DESCRIPTION OF THE TASK: Could you repeat the records below exactly, leaving the pictures out?

RECORDS SHOWN:
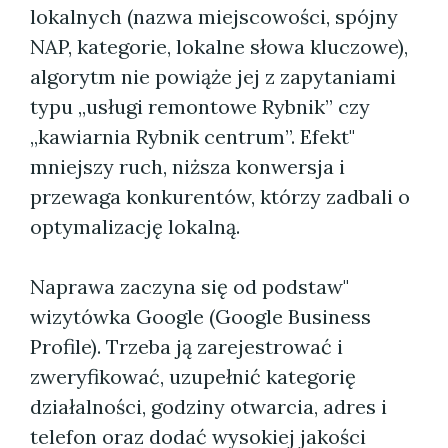
lokalnych (nazwa miejscowości, spójny
NAP, kategorie, lokalne słowa kluczowe),
algorytm nie powiąże jej z zapytaniami
typu „usługi remontowe Rybnik” czy
„kawiarnia Rybnik centrum”. Efekt"
mniejszy ruch, niższa konwersja i
przewaga konkurentów, którzy zadbali o
optymalizację lokalną.
Naprawa zaczyna się od podstaw"
wizytówka Google (Google Business
Profile). Trzeba ją zarejestrować i
zweryfikować, uzupełnić kategorię
działalności, godziny otwarcia, adres i
telefon oraz dodać wysokiej jakości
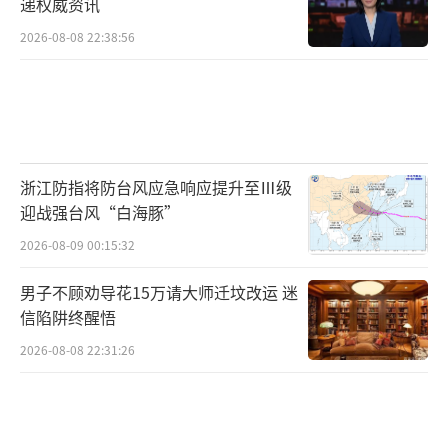
递权威资讯
2026-08-08 22:38:56
浙江防指将防台风应急响应提升至Ⅲ级
迎战强台风“白海豚”
2026-08-09 00:15:32
男子不顾劝导花15万请大师迁坟改运 迷
信陷阱终醒悟
2026-08-08 22:31:26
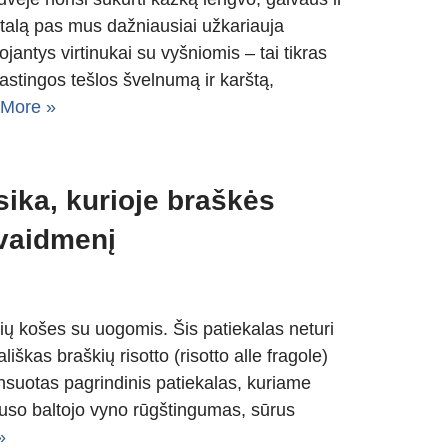
talą pas mus dažniausiai užkariauja
ojantys virtinukai su vyšniomis – tai tikras
lastingos tešlos švelnumą ir karštą,
More »
asika, kurioje braškės
 vaidmenį
žių košes su uogomis. Šis patiekalas neturi
iškas braškių risotto (risotto alle fragole)
ansuotas pagrindinis patiekalas, kuriame
sauso baltojo vyno rūgštingumas, sūrus
»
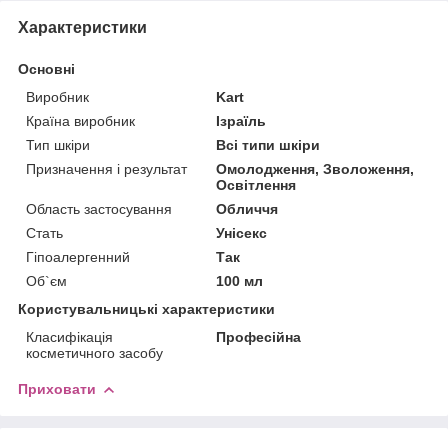
Характеристики
Основні
Виробник
Kart
Країна виробник
Ізраїль
Тип шкіри
Всі типи шкіри
Призначення і результат
Омолодження, Зволоження,
Освітлення
Область застосування
Обличчя
Стать
Унісекс
Гіпоалергенний
Так
Об`єм
100 мл
Користувальницькі характеристики
Класифікація
Професійна
косметичного засобу
Приховати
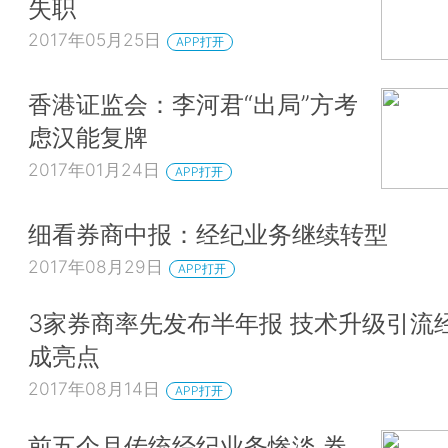
失职
2017年05月25日
APP打开
香港证监会：李河君“出局”方考
虑汉能复牌
2017年01月24日
APP打开
细看券商中报：经纪业务继续转型
2017年08月29日
APP打开
3家券商率先发布半年报 技术升级引流
成亮点
2017年08月14日
APP打开
前五个月传统经纪业务惨淡 券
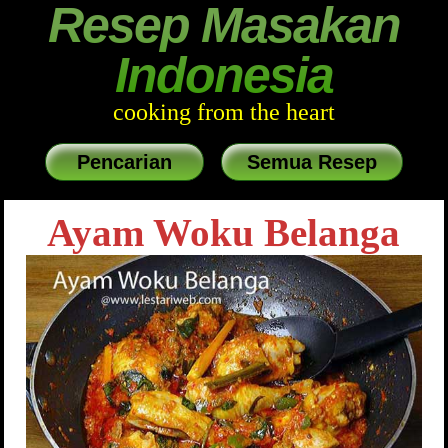
Resep Masakan
Indonesia
cooking from the heart
Pencarian
Semua Resep
Ayam Woku Belanga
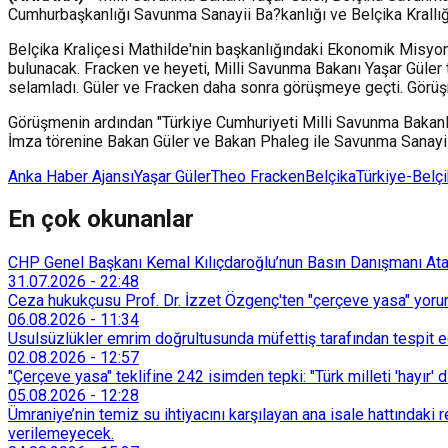
Cumhurbaşkanlığı Savunma Sanayii Ba?kanlığı ve Belçika Krallı
Belçika Kraliçesi Mathilde'nin başkanlığındaki Ekonomik Misyo
bulunacak. Fracken ve heyeti, Milli Savunma Bakanı Yaşar Güler t
selamladı. Güler ve Fracken daha sonra görüşmeye geçti. Görüşm
Görüşmenin ardından "Türkiye Cumhuriyeti Milli Savunma Bakanl
İmza törenine Bakan Güler ve Bakan Phaleg ile Savunma Sanayii 
Anka Haber Ajansı
Yaşar Güler
Theo Fracken
Belçika
Türkiye-Belç
En çok okunanlar
CHP Genel Başkanı Kemal Kılıçdaroğlu’nun Basın Danışmanı Atakan
31.07.2026
-
22:48
Ceza hukukçusu Prof. Dr. İzzet Özgenç'ten "çerçeve yasa" yorum
06.08.2026
-
11:34
Usulsüzlükler emrim doğrultusunda müfettiş tarafından tespit edi
02.08.2026
-
12:57
"Çerçeve yasa" teklifine 242 isimden tepki: "Türk milleti 'hayır' d
05.08.2026
-
12:28
Ümraniye’nin temiz su ihtiyacını karşılayan ana isale hattındak
verilemeyecek.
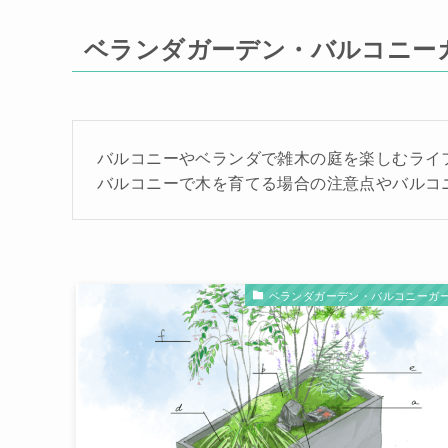
ベランダガーデン・バルコニー
バルコニーやベランダで雑木の庭を楽しむライ
バルコニーで木を育てる場合の注意点やバルコ
ベランダガーデン・バルコニーガ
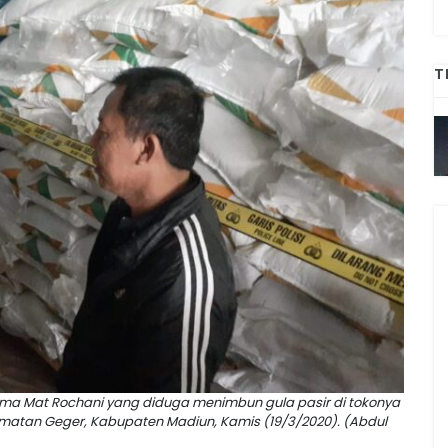
T
ama Mat Rochani yang diduga menimbun gula pasir di tokonya
matan Geger, Kabupaten Madiun, Kamis (19/3/2020). (Abdul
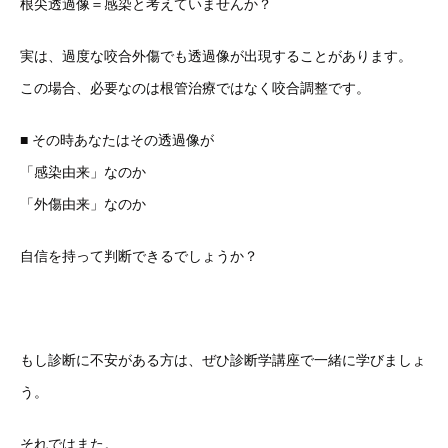
根尖透過像＝感染と考えていませんか？
実は、過度な咬合外傷でも透過像が出現することがあります。
この場合、必要なのは根管治療ではなく咬合調整です。
■ その時あなたはその透過像が
「感染由来」なのか
「外傷由来」なのか
自信を持って判断できるでしょうか？
もし診断に不安がある方は、ぜひ診断学講座で一緒に学びましょ
う。
それではまた。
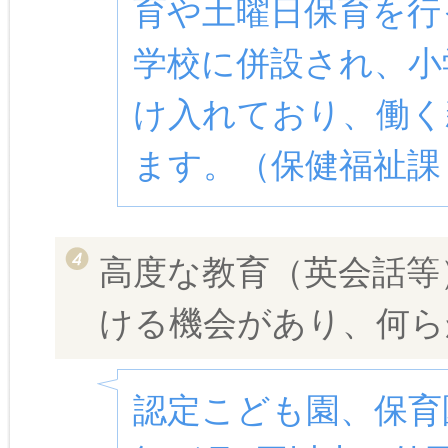
育や土曜日保育を行
学校に併設され、小
け入れており、働く
ます。（保健福祉課
高度な教育（英会話等
ける機会があり、何ら
認定こども園、保育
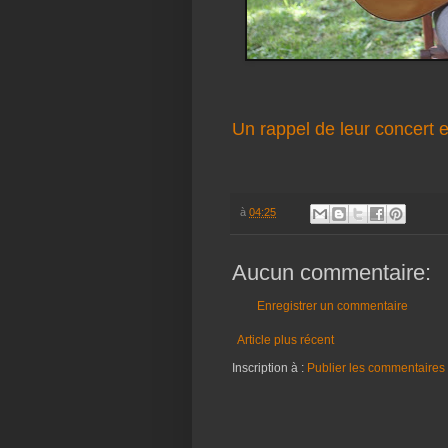
Un rappel de leur concert 
à
04:25
Aucun commentaire:
Enregistrer un commentaire
Article plus récent
Inscription à :
Publier les commentaires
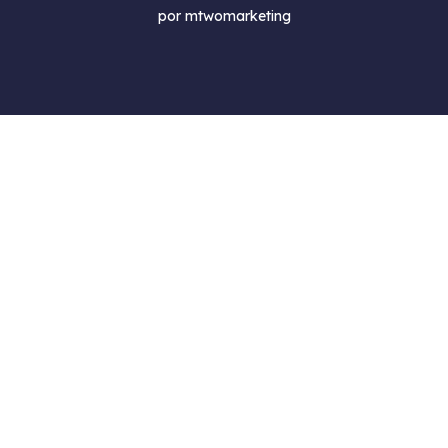
por mtwomarketing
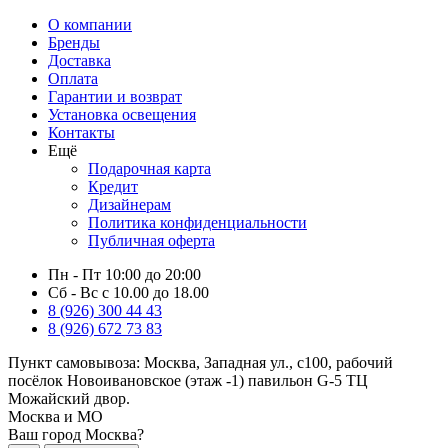
О компании
Бренды
Доставка
Оплата
Гарантии и возврат
Установка освещения
Контакты
Ещё
Подарочная карта
Кредит
Дизайнерам
Политика конфиденциальности
Публичная оферта
Пн - Пт 10:00 до 20:00
Сб - Вс с 10.00 до 18.00
8 (926) 300 44 43
8 (926) 672 73 83
Пункт самовывоза:
Москва, Западная ул., с100, рабочий
посёлок Новоивановское (этаж -1) павильон G-5 ТЦ
Можайский двор.
Москва и МО
Ваш город Москва?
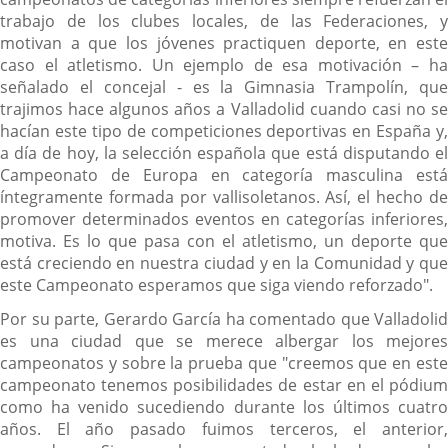
trabajo de los clubes locales, de las Federaciones, y
motivan a que los jóvenes practiquen deporte, en este
caso el atletismo. Un ejemplo de esa motivación – ha
señalado el concejal - es la Gimnasia Trampolín, que
trajimos hace algunos años a Valladolid cuando casi no se
hacían este tipo de competiciones deportivas en España y,
a día de hoy, la selección española que está disputando el
Campeonato de Europa en categoría masculina está
íntegramente formada por vallisoletanos. Así, el hecho de
promover determinados eventos en categorías inferiores,
motiva. Es lo que pasa con el atletismo, un deporte que
está creciendo en nuestra ciudad y en la Comunidad y que
este Campeonato esperamos que siga viendo reforzado".
Por su parte, Gerardo García ha comentado que Valladolid
es una ciudad que se merece albergar los mejores
campeonatos y sobre la prueba que "creemos que en este
campeonato tenemos posibilidades de estar en el pódium
como ha venido sucediendo durante los últimos cuatro
años. El año pasado fuimos terceros, el anterior,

ANSWER FOR THIS EXERCISE:
lokalnych (nazwa miejscowości, spójny
NAP, kategorie, lokalne słowa kluczowe),
algorytm nie powiąże jej z zapytaniami
typu „usługi remontowe Rybnik” czy
„kawiarnia Rybnik centrum”. Efekt"
mniejszy ruch, niższa konwersja i
przewaga konkurentów, którzy zadbali o
optymalizację lokalną.
Naprawa zaczyna się od podstaw"
wizytówka Google (Google Business
Profile). Trzeba ją zarejestrować i
zweryfikować, uzupełnić kategorię
działalności, godziny otwarcia, adres i
telefon oraz dodać wysokiej jakości
递权威资讯
2026-08-08 22:38:56
浙江防指将防台风应急响应提升至Ⅲ级
迎战强台风“白海豚”
2026-08-09 00:15:32
男子不顾劝导花15万请大师迁坟改运 迷
信陷阱终醒悟
2026-08-08 22:31:26
talą pas mus dažniausiai užkariauja
ojantys virtinukai su vyšniomis – tai tikras
lastingos tešlos švelnumą ir karštą,
More »
asika, kurioje braškės
 vaidmenį
žių košes su uogomis. Šis patiekalas neturi
iškas braškių risotto (risotto alle fragole)
ansuotas pagrindinis patiekalas, kuriame
sauso baltojo vyno rūgštingumas, sūrus
»
Характеристики
Основні
Виробник
Kart
Країна виробник
Ізраїль
Тип шкіри
Всі типи шкіри
Призначення і результат
Омолодження, Зволоження,
Освітлення
Область застосування
Обличчя
Стать
Унісекс
Гіпоалергенний
Так
Об`єм
100 мл
Користувальницькі характеристики
Класифікація
Професійна
косметичного засобу
Приховати
失职
2017年05月25日
APP打开
香港证监会：李河君“出局”方考
虑汉能复牌
2017年01月24日
APP打开
细看券商中报：经纪业务继续转型
2017年08月29日
APP打开
3家券商率先发布半年报 技术升级引流
成亮点
2017年08月14日
APP打开
前五个月传统经纪业务惨淡 券
Resep Masakan
Indonesia
cooking from the heart
Pencarian
Semua Resep
Ayam Woku Belanga
Cumhurbaşkanlığı Savunma Sanayii Ba?kanlığı ve Belçika Krallı
Belçika Kraliçesi Mathilde'nin başkanlığındaki Ekonomik Misyo
bulunacak. Fracken ve heyeti, Milli Savunma Bakanı Yaşar Güler t
selamladı. Güler ve Fracken daha sonra görüşmeye geçti. Görüşm
Görüşmenin ardından "Türkiye Cumhuriyeti Milli Savunma Bakanl
İmza törenine Bakan Güler ve Bakan Phaleg ile Savunma Sanayii 
Anka Haber Ajansı
Yaşar Güler
Theo Fracken
Belçika
Türkiye-Belç
En çok okunanlar
CHP Genel Başkanı Kemal Kılıçdaroğlu’nun Basın Danışmanı Atakan
31.07.2026
-
22:48
Ceza hukukçusu Prof. Dr. İzzet Özgenç'ten "çerçeve yasa" yorum
06.08.2026
-
11:34
Usulsüzlükler emrim doğrultusunda müfettiş tarafından tespit edi
02.08.2026
-
12:57
"Çerçeve yasa" teklifine 242 isimden tepki: "Türk milleti 'hayır' d
05.08.2026
-
12:28
Ümraniye’nin temiz su ihtiyacını karşılayan ana isale hattındak
verilemeyecek.
ベランダガーデン・バルコニー
バルコニーやベランダで雑木の庭を楽しむライ
バルコニーで木を育てる場合の注意点やバルコ
ベランダガーデン・バルコニーガ
T
ama Mat Rochani yang diduga menimbun gula pasir di tokonya
matan Geger, Kabupaten Madiun, Kamis (19/3/2020). (Abdul
根尖透過像＝感染と考えていませんか？
実は、過度な咬合外傷でも透過像が出現することがあります。
この場合、必要なのは根管治療ではなく咬合調整です。
■ その時あなたはその透過像が
「感染由来」なのか
「外傷由来」なのか
自信を持って判断できるでしょうか？
もし診断に不安がある方は、ぜひ診断学講座で一緒に学びましょ
う。
それではまた。
育や土曜日保育を行
学校に併設され、小
け入れており、働く
ます。（保健福祉課
高度な教育（英会話等
ける機会があり、何ら
認定こども園、保育
Un rappel de leur concert 
à
04:25
Aucun commentaire:
Enregistrer un commentaire
Article plus récent
Inscription à :
Publier les commentaires
por mtwomarketing
О компании
Бренды
Доставка
Оплата
Гарантии и возврат
Установка освещения
Контакты
Ещё
Подарочная карта
Кредит
Дизайнерам
Политика конфиденциальности
Публичная оферта
Пн - Пт 10:00 до 20:00
Сб - Вс с 10.00 до 18.00
8 (926) 300 44 43
8 (926) 672 73 83
Пункт самовывоза:
Москва, Западная ул., с100, рабочий
посёлок Новоивановское (этаж -1) павильон G-5 ТЦ
Можайский двор.
Москва и МО
Ваш город Москва?
trabajo de los clubes locales, de las Federaciones, y
motivan a que los jóvenes practiquen deporte, en este
caso el atletismo. Un ejemplo de esa motivación – ha
señalado el concejal - es la Gimnasia Trampolín, que
trajimos hace algunos años a Valladolid cuando casi no se
hacían este tipo de competiciones deportivas en España y,
a día de hoy, la selección española que está disputando el
Campeonato de Europa en categoría masculina está
íntegramente formada por vallisoletanos. Así, el hecho de
promover determinados eventos en categorías inferiores,
motiva. Es lo que pasa con el atletismo, un deporte que
está creciendo en nuestra ciudad y en la Comunidad y que
este Campeonato esperamos que siga viendo reforzado".
Por su parte, Gerardo García ha comentado que Valladolid
es una ciudad que se merece albergar los mejores
campeonatos y sobre la prueba que "creemos que en este
campeonato tenemos posibilidades de estar en el pódium
como ha venido sucediendo durante los últimos cuatro
años. El año pasado fuimos terceros, el anterior,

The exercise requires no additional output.